■ WHAT TO PRODUCE ■
Report how many lines below include "dasharray", giving the figure alone.

■ PROVIDED MATERIAL ■
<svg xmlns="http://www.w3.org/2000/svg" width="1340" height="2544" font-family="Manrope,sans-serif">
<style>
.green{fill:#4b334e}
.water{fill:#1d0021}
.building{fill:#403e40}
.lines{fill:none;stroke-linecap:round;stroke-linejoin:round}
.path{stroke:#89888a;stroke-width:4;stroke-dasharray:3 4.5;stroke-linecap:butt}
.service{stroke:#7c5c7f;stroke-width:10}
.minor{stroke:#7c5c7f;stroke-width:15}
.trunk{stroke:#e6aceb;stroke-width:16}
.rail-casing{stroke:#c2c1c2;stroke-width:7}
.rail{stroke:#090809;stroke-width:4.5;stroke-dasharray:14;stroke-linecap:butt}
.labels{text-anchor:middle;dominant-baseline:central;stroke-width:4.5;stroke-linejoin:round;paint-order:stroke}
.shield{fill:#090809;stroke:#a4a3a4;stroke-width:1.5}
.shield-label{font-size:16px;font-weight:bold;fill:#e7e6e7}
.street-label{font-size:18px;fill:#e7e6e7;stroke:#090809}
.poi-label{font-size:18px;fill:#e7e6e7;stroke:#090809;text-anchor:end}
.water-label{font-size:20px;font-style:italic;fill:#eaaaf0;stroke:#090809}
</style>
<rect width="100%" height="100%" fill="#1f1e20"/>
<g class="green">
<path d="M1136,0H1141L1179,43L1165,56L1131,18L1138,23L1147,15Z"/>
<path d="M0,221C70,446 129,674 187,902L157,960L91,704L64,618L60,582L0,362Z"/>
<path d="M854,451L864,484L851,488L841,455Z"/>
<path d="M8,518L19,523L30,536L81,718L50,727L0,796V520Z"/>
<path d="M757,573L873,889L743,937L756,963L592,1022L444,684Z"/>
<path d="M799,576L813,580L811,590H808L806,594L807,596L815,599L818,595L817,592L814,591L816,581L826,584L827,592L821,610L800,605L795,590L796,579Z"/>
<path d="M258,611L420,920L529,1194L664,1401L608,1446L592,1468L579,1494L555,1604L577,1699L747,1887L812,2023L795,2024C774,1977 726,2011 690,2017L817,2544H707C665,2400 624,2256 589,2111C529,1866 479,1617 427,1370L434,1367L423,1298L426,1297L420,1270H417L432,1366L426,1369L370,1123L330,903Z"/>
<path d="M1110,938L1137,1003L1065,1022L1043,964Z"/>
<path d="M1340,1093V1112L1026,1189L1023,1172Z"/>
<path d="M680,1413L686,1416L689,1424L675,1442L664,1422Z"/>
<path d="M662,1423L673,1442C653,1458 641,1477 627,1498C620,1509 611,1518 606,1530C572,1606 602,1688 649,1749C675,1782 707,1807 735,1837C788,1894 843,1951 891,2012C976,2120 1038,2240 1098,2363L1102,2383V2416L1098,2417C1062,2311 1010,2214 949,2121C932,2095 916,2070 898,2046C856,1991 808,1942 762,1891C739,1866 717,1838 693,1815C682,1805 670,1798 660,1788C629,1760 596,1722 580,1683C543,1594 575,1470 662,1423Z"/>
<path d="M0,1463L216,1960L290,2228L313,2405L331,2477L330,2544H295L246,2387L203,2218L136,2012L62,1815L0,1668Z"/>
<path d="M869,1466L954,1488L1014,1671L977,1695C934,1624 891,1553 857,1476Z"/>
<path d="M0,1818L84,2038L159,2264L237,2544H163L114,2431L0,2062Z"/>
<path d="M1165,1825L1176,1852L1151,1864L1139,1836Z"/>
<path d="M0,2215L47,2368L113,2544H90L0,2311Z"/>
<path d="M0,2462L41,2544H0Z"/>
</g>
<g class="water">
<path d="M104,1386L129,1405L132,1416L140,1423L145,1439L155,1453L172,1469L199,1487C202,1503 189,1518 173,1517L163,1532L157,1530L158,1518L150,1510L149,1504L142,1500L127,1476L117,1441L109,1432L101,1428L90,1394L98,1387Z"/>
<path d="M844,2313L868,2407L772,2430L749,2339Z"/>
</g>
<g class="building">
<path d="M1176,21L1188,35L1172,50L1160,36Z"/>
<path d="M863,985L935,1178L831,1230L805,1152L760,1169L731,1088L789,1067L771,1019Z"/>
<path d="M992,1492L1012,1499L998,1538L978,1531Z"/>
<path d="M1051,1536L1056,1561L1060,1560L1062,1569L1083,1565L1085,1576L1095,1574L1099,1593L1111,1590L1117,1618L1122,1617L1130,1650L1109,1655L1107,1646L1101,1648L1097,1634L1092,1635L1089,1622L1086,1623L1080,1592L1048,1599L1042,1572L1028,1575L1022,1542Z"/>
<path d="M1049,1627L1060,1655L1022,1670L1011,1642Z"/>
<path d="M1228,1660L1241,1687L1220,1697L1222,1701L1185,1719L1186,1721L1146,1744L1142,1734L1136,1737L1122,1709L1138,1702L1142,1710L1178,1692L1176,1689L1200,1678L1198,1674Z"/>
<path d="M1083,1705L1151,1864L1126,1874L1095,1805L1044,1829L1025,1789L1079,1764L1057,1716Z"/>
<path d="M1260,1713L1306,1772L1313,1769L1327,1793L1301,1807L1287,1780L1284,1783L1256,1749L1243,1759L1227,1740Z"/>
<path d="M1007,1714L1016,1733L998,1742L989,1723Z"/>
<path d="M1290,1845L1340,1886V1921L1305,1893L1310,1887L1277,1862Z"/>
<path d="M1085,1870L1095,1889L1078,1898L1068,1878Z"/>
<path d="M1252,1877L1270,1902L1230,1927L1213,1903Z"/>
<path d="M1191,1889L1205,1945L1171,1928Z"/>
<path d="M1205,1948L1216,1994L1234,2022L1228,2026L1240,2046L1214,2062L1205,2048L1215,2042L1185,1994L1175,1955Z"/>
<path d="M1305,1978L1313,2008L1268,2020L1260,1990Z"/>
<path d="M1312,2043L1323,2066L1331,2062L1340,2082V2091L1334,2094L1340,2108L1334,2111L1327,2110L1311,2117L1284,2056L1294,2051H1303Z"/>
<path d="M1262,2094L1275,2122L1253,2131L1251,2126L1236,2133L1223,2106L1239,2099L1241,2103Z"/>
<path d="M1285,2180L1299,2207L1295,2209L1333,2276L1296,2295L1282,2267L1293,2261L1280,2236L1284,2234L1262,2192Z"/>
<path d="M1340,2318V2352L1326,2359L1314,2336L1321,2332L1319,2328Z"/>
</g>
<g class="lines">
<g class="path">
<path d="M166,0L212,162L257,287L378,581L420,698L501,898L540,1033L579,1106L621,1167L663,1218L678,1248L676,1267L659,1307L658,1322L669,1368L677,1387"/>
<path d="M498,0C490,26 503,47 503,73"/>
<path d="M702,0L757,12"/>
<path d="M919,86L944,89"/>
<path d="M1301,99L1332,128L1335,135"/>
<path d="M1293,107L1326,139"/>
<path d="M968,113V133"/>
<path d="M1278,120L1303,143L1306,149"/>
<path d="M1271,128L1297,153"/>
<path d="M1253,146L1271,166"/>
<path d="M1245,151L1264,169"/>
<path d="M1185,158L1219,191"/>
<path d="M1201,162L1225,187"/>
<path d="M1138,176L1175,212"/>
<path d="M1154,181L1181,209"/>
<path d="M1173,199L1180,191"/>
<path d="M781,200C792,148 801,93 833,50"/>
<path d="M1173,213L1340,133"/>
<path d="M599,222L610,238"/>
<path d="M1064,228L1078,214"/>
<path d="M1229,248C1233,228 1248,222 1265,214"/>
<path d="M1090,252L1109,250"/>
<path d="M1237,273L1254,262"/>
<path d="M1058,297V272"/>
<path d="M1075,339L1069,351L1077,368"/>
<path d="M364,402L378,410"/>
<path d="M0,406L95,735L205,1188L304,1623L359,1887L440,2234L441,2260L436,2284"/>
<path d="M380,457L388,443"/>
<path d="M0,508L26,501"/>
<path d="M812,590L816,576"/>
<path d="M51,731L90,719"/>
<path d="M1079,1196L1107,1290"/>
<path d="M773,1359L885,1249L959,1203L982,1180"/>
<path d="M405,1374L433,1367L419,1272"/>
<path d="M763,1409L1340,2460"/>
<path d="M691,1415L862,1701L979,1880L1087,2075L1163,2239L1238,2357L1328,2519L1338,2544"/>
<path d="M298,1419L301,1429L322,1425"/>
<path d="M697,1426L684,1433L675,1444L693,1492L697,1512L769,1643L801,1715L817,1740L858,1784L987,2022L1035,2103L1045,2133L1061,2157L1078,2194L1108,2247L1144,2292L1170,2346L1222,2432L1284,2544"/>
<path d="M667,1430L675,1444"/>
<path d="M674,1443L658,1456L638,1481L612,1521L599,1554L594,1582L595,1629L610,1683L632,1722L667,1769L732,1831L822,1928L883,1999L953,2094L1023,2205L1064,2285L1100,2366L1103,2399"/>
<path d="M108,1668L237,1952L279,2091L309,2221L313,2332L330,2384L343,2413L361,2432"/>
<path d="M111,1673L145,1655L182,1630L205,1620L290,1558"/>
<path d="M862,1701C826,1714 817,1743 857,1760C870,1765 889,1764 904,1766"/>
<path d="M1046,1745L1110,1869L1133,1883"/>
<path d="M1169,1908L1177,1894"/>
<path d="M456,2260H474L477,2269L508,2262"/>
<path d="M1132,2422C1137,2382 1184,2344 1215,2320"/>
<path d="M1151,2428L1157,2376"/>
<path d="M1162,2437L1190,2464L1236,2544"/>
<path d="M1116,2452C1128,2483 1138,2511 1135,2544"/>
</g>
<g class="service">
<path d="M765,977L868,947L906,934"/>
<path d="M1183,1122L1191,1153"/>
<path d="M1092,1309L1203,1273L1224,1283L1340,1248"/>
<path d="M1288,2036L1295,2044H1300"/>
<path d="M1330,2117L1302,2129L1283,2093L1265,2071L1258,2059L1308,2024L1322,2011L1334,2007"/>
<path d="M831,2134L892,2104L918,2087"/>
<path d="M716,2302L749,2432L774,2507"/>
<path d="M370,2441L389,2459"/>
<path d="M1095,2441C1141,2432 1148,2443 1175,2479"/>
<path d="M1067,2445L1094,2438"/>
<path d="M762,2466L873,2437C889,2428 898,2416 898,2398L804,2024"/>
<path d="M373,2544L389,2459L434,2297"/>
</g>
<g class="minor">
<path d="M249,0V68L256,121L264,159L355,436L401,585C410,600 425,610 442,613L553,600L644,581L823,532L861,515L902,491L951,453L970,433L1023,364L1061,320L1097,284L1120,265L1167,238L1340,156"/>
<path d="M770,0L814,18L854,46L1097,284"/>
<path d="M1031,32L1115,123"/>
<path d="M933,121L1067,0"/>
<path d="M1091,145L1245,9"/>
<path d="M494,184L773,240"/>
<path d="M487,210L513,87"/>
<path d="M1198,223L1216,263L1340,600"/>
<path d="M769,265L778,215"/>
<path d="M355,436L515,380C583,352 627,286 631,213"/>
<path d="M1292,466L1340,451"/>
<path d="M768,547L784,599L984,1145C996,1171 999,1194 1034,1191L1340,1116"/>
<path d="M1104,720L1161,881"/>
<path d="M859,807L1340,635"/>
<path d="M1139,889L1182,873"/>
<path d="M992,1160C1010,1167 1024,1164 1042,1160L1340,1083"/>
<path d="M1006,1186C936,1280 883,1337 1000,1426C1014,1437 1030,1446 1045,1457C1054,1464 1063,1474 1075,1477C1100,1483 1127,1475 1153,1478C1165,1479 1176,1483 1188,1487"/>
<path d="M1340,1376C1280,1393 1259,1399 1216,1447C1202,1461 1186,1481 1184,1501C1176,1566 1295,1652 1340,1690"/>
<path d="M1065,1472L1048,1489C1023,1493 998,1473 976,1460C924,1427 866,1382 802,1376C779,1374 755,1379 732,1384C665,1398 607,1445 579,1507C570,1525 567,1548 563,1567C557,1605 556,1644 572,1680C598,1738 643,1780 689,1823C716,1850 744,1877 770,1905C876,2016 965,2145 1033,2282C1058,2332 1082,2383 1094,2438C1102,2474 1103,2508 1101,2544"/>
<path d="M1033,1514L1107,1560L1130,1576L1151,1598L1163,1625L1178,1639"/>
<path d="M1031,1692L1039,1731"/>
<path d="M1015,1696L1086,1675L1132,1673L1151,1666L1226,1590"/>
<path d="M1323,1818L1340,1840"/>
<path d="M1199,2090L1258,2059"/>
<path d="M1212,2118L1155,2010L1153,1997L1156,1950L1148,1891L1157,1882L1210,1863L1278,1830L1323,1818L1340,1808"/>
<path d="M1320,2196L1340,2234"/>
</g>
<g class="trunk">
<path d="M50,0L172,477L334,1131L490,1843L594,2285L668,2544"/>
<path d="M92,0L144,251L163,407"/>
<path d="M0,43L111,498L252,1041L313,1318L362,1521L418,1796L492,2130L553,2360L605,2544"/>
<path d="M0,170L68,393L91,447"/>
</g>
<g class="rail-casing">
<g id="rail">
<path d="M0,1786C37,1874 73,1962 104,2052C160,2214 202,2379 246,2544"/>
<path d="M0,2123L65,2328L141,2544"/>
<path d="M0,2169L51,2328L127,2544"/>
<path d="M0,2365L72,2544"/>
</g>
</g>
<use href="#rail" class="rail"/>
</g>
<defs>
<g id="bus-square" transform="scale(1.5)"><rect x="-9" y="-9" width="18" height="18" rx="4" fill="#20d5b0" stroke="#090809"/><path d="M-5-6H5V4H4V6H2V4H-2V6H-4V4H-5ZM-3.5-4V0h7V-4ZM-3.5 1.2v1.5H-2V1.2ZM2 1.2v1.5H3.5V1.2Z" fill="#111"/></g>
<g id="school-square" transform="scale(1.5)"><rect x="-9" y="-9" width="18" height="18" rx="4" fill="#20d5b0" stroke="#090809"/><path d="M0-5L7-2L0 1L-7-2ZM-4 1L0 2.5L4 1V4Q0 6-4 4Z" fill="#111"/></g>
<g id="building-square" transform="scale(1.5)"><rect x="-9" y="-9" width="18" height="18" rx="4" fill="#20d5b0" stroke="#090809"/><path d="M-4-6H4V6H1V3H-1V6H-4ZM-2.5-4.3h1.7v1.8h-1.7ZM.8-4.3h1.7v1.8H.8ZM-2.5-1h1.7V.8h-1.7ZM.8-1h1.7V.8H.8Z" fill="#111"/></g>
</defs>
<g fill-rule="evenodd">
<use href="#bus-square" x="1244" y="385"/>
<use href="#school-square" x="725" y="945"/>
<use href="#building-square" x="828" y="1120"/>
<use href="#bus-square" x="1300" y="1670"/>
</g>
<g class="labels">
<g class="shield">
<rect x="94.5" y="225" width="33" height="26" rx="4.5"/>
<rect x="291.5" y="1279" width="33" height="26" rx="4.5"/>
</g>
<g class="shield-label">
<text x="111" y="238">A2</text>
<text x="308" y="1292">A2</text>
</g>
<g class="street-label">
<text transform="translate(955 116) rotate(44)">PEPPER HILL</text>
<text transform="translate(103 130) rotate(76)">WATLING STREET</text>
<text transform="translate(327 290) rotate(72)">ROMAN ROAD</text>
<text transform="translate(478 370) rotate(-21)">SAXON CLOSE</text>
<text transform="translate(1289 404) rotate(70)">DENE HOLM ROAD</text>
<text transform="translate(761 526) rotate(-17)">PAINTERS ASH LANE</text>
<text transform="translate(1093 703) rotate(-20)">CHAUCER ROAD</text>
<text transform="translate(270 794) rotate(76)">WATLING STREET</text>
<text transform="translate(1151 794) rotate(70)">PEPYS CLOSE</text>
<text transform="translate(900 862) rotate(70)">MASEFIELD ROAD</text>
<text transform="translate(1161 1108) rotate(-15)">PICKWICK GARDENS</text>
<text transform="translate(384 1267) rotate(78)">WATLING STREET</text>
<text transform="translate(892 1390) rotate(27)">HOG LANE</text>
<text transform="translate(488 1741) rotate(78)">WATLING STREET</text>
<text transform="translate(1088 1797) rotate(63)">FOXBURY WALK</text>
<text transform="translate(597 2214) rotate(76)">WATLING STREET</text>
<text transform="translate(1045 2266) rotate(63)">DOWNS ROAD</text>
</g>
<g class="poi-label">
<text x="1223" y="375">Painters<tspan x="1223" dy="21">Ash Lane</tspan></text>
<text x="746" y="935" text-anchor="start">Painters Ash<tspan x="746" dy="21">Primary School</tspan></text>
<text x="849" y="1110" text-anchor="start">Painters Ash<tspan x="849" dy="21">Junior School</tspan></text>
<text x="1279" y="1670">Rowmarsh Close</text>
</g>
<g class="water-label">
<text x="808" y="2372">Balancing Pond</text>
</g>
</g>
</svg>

■ TASK SOLUTION ■
2